Tasks for this exercise ->
1. Transcribe the housework text from "- Time how long" up to and including "off every week.".
2. Do these statements agree with the housework text? (a) The writer's schedule sets a day for vacuuming upstairs. (b) The text says to give every day of the week a cleaning task. (c) The text says the bathroom takes an hour to clean. For each one, answer yes or no and quote the words from the text that decide it.

Source text ->
= = = = =

5. Do housework when you’re motivated to do housework, OR create a basic cleaning schedule.
I don’t know what season you’re in right now. If you are looking for this post, my hunch is that you are extremely exhausted and overwhelmed.
When you’re in that kind of season where you don’t know which way is up, clean the kitchen at the end of every day and nothing else, until you feel like your life is a little more under control and you have more energy.
Otherwise, clean when you’re motivated to do so, and prioritize which rooms get that energy first, like the bathroom.
When you’re ready, create a super simple cleaning schedule. Here’s how:
- Prioritize weekly cleaning – decide what needs to be done every week and what can wait longer (for me that’s bathrooms, vacuuming and taking trash to the dump).
- Time how long those weekly tasks take you. There is often a mental block to cleaning if you think a task is going to take a super long time. When you know the bathroom only takes 20 minutes to clean, it’s a lot easier to assign it a day and get er’ done.
- Assign each task a day of the week, leaving at least 1-2 days off every week.
My current simple cleaning schedule looks like this:
- Monday – Master Bathroom
- Tuesday – Boys’ Bathroom
- Wednesday – Main Bathroom
- Thursday – Vacuum/Wipe Surfaces Downstairs
- Friday – Vacuum/Wipe Surfaces Upstairs
As I said earlier, I put in a load of laundry in the morning and put it away at night. One a day keeps us in clothes.

= = = = =

Saved data entries

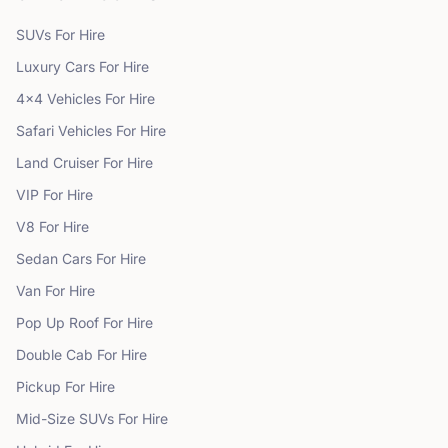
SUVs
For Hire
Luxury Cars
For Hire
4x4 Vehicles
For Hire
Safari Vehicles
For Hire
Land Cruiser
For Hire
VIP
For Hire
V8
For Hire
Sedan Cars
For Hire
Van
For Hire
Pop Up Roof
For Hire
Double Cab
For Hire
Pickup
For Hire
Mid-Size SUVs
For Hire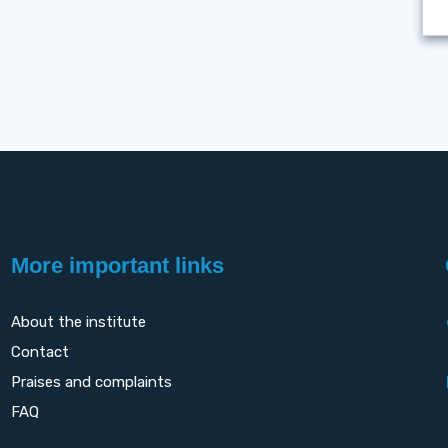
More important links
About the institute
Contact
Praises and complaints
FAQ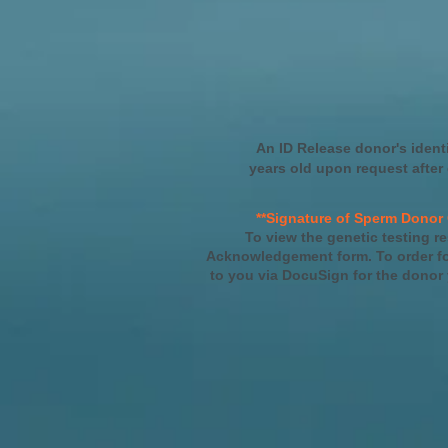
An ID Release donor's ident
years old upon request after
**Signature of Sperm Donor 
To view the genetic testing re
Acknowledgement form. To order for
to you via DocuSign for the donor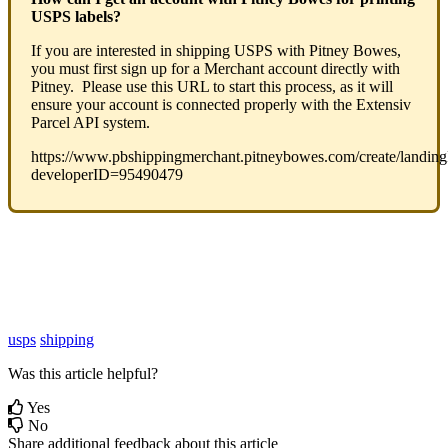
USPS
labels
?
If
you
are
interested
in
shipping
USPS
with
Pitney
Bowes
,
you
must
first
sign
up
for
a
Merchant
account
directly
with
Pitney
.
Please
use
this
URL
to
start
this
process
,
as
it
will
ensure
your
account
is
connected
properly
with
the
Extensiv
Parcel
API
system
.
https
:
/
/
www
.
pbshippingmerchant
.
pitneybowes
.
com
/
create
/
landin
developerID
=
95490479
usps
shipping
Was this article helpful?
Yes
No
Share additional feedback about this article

= = = = =

Answers given ->
1.
- Time how long those weekly tasks take you. There is often a mental block to cleaning if you think a task is going to take a super long time. When you know the bathroom only takes 20 minutes to clean, it’s a lot easier to assign it a day and get er’ done.
- Assign each task a day of the week, leaving at least 1-2 days off every week.

2.
(a) Yes: "Friday – Vacuum/Wipe Surfaces Upstairs"
(b) No: "leaving at least 1-2 days off every week"
(c) No: "When you know the bathroom only takes 20 minutes to clean"